§ **WHAT YOU SHOULD DO**
Pull every line that holds the word "personas" from the entries.

##############################

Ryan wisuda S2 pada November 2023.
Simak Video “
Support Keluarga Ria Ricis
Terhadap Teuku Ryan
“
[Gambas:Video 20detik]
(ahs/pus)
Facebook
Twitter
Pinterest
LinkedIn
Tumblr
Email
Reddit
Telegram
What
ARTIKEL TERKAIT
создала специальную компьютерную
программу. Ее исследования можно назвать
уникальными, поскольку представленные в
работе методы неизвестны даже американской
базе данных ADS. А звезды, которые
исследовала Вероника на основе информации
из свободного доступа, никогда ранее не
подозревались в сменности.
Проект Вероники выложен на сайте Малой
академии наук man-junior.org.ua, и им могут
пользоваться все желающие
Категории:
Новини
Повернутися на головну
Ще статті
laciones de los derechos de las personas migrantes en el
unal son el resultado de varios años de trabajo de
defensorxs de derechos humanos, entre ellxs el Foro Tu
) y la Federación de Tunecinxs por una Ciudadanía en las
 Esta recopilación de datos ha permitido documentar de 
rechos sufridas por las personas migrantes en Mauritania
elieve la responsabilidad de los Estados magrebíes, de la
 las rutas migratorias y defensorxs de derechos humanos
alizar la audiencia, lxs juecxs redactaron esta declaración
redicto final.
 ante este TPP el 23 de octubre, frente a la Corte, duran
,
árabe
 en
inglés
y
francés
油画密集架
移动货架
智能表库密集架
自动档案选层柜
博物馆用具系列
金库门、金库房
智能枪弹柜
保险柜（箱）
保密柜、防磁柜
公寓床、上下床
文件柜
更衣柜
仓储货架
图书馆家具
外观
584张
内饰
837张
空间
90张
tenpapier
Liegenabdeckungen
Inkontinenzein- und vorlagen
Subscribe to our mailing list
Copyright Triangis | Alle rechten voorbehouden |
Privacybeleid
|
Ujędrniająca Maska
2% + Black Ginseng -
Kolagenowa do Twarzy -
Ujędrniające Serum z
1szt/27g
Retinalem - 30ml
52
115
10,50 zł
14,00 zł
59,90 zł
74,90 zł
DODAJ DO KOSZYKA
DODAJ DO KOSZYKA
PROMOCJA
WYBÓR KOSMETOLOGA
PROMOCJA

##############################

§ **ANSWER TO THE EXERCISE**
laciones de los derechos de las personas migrantes en el
rechos sufridas por las personas migrantes en Mauritania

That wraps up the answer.